What if we already gather all the data we need to help us prepare for disasters, better plan our urban environments and protect our food supply? What if we lack the tools to effectively analyze all the data we already collect?
A doctoral student at Arizona State University is on the front lines of artificial intelligence, or AI, research designed to help us act on what we know.
This June, top data science researchers and graduate students convened on the campus of Dedan Kimathi University of Technology in Nyeri, Kenya to tackle some of the planet’s most pressing problems — food insecurity, environmental conservation and climate change.
Data Science Africa, or DSA, hosted its annual Summer School, attracting hundreds of students, industry professionals and academics from all over the world to collaborate on the event’s theme of “Data Science for Social Good in the Age of Generative AI.”
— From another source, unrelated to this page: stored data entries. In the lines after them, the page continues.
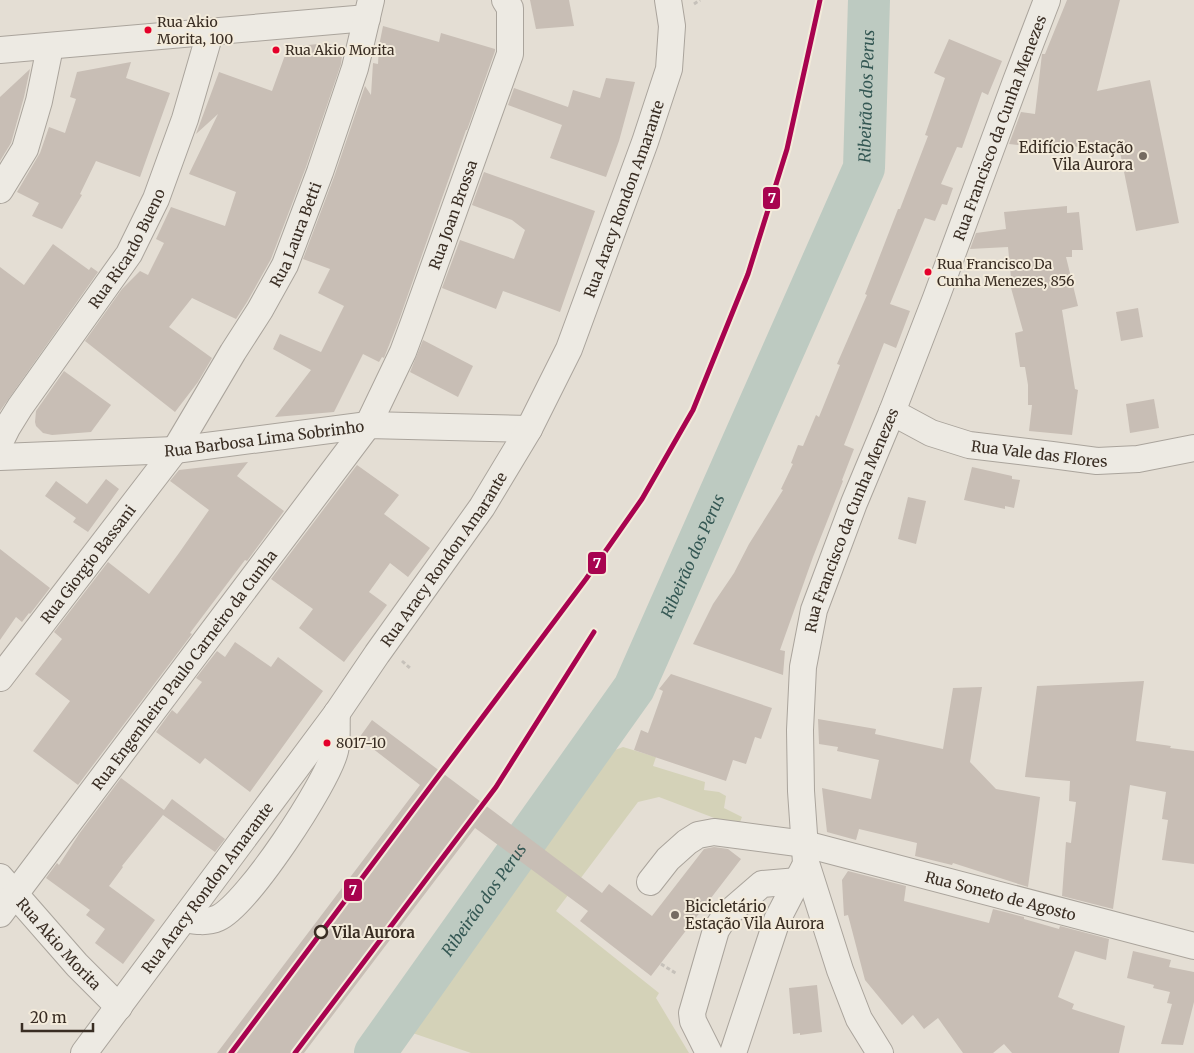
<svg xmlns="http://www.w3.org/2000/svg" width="1194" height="1053" viewBox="0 0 1194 1053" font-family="Merriweather,serif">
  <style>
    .green { fill: #d4d2b8 }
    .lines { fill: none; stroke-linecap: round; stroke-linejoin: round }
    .river { stroke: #bdcac1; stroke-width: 42 }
    .building { fill: #c8beb5 }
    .minor-casing { stroke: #aaa49c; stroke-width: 28 }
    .path { stroke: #c6c1ba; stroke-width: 3; stroke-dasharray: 4 2.5; stroke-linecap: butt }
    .minor { stroke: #edeae3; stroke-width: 26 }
    .rail-1-casing { stroke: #f3ebdb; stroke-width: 9 }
    .rail-1 { stroke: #a8034f; stroke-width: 5 }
    .bus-dot { fill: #e4002b; stroke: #f3ebdb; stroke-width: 2 }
    .poi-dot { fill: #756b61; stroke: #f3ebdb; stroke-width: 2 }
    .stop-dot { fill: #f3ebdb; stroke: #392d23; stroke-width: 2.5 }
    .labels { text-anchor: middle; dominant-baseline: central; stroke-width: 4; stroke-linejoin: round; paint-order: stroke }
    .bus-label { font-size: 14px; fill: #392d23; stroke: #f3ebdb; text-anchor: start }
    .street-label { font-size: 15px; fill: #392d23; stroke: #f3ebdb }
    .poi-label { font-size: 15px; fill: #392d23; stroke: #f3ebdb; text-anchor: end }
    .stop-label { font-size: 15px; font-weight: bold; fill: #392d23; stroke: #f3ebdb; text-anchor: start }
    .water-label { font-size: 16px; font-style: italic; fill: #345753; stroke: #f3ebdb }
    .line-badge { stroke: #f3ebdb; stroke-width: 2 }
    .badge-label { font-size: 14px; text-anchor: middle; font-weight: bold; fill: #fff }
  </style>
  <rect width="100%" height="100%" fill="#e4ded4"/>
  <path class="green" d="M623,747L656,757L653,766L705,782L704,790L719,792L726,796L724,808L742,817L738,827L659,797L638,802L556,911L659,993L656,998L689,1053H471L398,1028L607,753Z"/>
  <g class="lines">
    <path class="river" id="s1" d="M375,1053L634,688L864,168L869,0"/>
  </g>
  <g class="building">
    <path d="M530,0H569L574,26L536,29Z"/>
    <path d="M1067,0H1120L1097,91L1150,80L1179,223L1136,231L1120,152L1037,142L1036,147L1009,144L1021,112L1035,114L1042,54H1045Z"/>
    <path d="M383,26L439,42L441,33L495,49V51L467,130H466L399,320L384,358L382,357L379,362L363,354L334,412L275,417L311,370L273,349L280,334L321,352L344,306L318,293L330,269L303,259L334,177L365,86L371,95L373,63L378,64L379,46Z"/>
    <path d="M949,39L1002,61L988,95L982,92L962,148L957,147L941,184L953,188L947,205L942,204L935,221L925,218L890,304L910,311L896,348L884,343L844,445L854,449L842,480L843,481L813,557L780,650L785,651L783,675L693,644L713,604L734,573L749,544L783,490L781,489L793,464L791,463L798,445L803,446L816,415L819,417L840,365L837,364L867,295L865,294L898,209H900L928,136L925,135L945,78L934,73Z"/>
    <path d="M328,43L336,48L342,56L341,64L306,167L271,259L247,302L236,319L192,298L169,327L212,358L198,382L175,412L85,341L122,289L140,271L148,275L164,243L156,239L171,207L225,226L236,192L189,174L218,114L196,134L219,72L272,91L288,47Z"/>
    <path d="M131,62L126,78L170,93L140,177L96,161L80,194L82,195L62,229L32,216L39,203L17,192L40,153L49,127L65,133L76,99L70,97L77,72Z"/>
    <path d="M30,69L24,97L11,143L0,161V97Z"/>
    <path d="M606,78L635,82L619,141L606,177L550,158L562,125L508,105L514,88L568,107L573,90L600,98Z"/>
    <path d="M484,172L595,211L560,312L503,291L496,309L442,288L460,240L514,259L525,230L512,220L472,205Z"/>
    <path d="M1067,206V213L1079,212L1083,250H1072V257H1066L1078,306L1062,310L1075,389L1078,390L1072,435L1029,431L1032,405H1028V385L1025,367H1020L1015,333L1023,331L1011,288H1012L1008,247L970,249L976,233L1006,229L1004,212Z"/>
    <path d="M53,244L89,270L91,267L98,272L0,411V267L24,285Z"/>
    <path d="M1138,308L1143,337L1121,341L1116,312Z"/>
    <path d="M423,340L473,366L458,397L410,372Z"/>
    <path d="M64,371L111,405L91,432L52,435L43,433L36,426L35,422L36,411Z"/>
    <path d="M1154,399L1159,428L1130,433L1126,404Z"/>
    <path d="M248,462L237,476L284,511L247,561L245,560L190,633L192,634L78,785L33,751L70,701L35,674L62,639L54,632L108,562L149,594L179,553L209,510L170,481L179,470Z"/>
    <path d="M357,465L399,495L384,514L430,548L408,577L390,563L369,592L387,605L344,662L299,628L313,609L271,579Z"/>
    <path d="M972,467L1012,476V479L1020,480L1014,508L1005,506V509L964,500Z"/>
    <path d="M106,479L119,489L88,532L73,522L76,518L45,496L56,481L87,504Z"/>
    <path d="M908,497L926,501L916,544L898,539Z"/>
    <path d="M0,549L50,588L30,614L29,613L22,622L16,617L0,640Z"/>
    <path d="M235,642L271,667L278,657L323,691L250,792L205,758L200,764L156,732L172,710L177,714L202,682L196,678L217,651L225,657Z"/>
    <path d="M671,674L772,708L761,739L755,737L746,764L733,760L726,781L634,750L641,730L648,733L663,691L659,689Z"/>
    <path d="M1144,681L1136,741L1171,746L1170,748L1194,751V864L1162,860L1168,820L1162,819L1166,792L1130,785L1113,909L1062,896L1066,842L1071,843L1076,802L1069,801L1070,781L1025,777L1037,686Z"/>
    <path d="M982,687L970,762L996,789L1040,797L1028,887L953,863L952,865L915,856L917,843L859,829L856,840L827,832L822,788L871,799L879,760L837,751L838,747L819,744L818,719L876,729L875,734L943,749L953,688Z"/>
    <path d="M372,720L602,893L609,884L652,916L704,849L714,847L728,849L741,859L651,976L580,921L588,911L475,828L304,1053H217L420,785L359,738Z"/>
    <path d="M121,778L164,810L172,799L225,839L215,852L163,815L122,866L123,867L109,886L155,920L123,964L95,943L105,929L86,915L90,910L46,878L57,863L59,865L79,834Z"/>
    <path d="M848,871L906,886L904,901L989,923L993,909L1024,917V919L1059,929L1060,926L1109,939L1106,960L1075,951L1058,997L1074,1004L1072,1009L1125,1026L1119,1053H1012L1004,1044L993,1053H963L938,1018L924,1029L913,1015L902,1025L865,980L848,915L844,916L842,880Z"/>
    <path d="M1133,951L1171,960L1169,967L1194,972V1002L1183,1045L1161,1044L1172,1004L1167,1003L1170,992L1153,988L1154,985L1127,978Z"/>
    <path d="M817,985L822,1032L800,1035V1033L793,1034L789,988Z"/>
  </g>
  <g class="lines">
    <defs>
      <g id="minor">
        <path d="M0,50L367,18"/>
        <path d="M0,190L25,149L39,101L50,47"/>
        <path id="s2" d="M892,412L931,433L969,445L1052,455L1097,461L1138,459L1194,448"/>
        <path id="s3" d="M0,442L7,428L20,407L129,254L156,199L185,119L210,33"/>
        <path id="s4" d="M0,457L175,450L368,425L529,429"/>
        <path id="s5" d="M0,678L175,450L233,352L260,310L285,265L320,172L355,68L371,0"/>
        <path id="s6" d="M0,877L77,965L119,1007"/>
        <path id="s7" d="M650,882L668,859L687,842L698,835L714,832L805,844L1194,946"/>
        <path id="s8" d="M0,914L368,425L403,352L413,325L510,54V8L505,0"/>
        <path d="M184,919C195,921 207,923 218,918C247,905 327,784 335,751C338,739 336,725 337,713"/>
        <path id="s9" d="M84,1053L337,713L377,654L482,507L529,429L569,349L645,142L669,69L672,26L668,0"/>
        <path d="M709,1053L693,1021L692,1013L716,930L725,916L762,884L798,881"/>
        <path d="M733,1053L777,920L804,868"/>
        <path id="s10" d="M880,1053L859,1019L840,970L806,863L801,791L800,730L803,667L814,610L854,503L892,412L936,298L1016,81L1047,0"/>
      </g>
    </defs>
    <use href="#minor" class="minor-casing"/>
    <g class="path">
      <path d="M694,4L700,0"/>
      <path d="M402,661L411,669"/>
      <path d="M661,964L677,974"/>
    </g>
    <use href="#minor" class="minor"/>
    <defs>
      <g id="rail-1">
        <path d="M231,1053L586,579L642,499L693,410L748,274L787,149L820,0"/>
        <path d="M295,1053L496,787L594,632"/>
      </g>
    </defs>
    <use href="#rail-1" class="rail-1-casing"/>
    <use href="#rail-1" class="rail-1"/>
  </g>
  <g class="bus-dot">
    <circle cx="148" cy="30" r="4.5"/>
    <circle cx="276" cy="50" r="4.5"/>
    <circle cx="928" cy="272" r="4.5"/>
    <circle cx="327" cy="743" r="4.5"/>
  </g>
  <g class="poi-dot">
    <circle cx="1143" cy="156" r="5"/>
    <circle cx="675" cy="915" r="5"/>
  </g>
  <circle class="stop-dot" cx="321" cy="932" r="6"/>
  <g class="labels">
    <g class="bus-label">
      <text x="157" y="22">Rua Akio<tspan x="157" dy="17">Morita, 100</tspan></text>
      <text x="285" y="50">Rua Akio Morita</text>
      <text x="937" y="264">Rua Francisco Da<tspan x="937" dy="17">Cunha Menezes, 856</tspan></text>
      <text x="336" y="743">8017-10</text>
    </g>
    <g class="street-label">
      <text stroke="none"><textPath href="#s10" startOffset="976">Rua Francisco da Cunha Menezes</textPath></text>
      <text stroke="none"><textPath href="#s9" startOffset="1016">Rua Aracy Rondon Amarante</textPath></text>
      <text stroke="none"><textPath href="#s8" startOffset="839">Rua Joan Brossa</textPath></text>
      <text stroke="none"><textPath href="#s5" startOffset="535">Rua Laura Betti</textPath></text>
      <text stroke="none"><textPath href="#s3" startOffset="232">Rua Ricardo Bueno</textPath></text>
      <text stroke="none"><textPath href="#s4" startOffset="265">Rua Barbosa Lima Sobrinho</textPath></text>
      <text stroke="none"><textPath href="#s2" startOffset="155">Rua Vale das Flores</textPath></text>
      <text stroke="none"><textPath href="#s10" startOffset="556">Rua Francisco da Cunha Menezes</textPath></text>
      <text stroke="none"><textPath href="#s9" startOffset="611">Rua Aracy Rondon Amarante</textPath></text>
      <text stroke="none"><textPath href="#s5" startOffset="144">Rua Giorgio Bassani</textPath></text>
      <text stroke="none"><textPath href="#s8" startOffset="306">Rua Engenheiro Paulo Carneiro da Cunha</textPath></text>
      <text stroke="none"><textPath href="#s9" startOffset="206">Rua Aracy Rondon Amarante</textPath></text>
      <text stroke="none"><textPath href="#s7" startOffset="378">Rua Soneto de Agosto</textPath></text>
      <text stroke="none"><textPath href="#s6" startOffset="89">Rua Akio Morita</textPath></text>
    </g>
    <g class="poi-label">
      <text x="1133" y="147">Edifício Estação<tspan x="1133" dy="17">Vila Aurora</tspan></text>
      <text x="685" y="906" text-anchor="start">Bicicletário<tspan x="685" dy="17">Estação Vila Aurora</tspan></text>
    </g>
    <g class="stop-label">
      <text x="332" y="932">Vila Aurora</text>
    </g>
    <g class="water-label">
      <text stroke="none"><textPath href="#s1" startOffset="1088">Ribeirão dos Perus</textPath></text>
      <text stroke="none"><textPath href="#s1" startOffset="592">Ribeirão dos Perus</textPath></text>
      <text stroke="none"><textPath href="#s1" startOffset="188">Ribeirão dos Perus</textPath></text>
    </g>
  </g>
  <g class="line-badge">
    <rect x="762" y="186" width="19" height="24" rx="5" fill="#a8034f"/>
    <rect x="587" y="551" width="20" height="24" rx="5" fill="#a8034f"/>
    <rect x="343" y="878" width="20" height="24" rx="5" fill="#a8034f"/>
  </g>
  <g class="badge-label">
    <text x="772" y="203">7</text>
    <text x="597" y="568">7</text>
    <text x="353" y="895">7</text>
  </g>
  <path d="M22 1023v8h71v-8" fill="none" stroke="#392d23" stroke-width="2.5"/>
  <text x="30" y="1023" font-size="15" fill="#392d23" stroke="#f3ebdb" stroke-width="4" paint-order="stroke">20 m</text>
</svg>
Gedeon Muhawenayo, a doctoral student in the School of Computing and Augmented Intelligence, part of the Ira A. Fulton Schools of Engineering at ASU, attended the event on behalf of the Kerner Lab, discussing the team’s work as part of the NASA Harvest program. NASA Harvest is a consortium of leading scientists and agricultural stakeholders who combine their expertise to ensure food security.
Hannah Kerner, an assistant professor of computer science and engineering in the Fulton Schools, is developing tools to analyze huge sets of Earth observational data to inform actionable plans. In her laboratory, her team is using a type of AI called machine learning to process massive sets of information.
One aspect of the group’s work involves supplying satellite imagery to banks of computers and tasking AI systems with learning to recognize what type of crop is being grown in the images. Once the AI can identify the crops, it can build meaningful maps when it receives new images. This process enables experts to know how much food is being produced in a region and whether it will be enough to feed the population.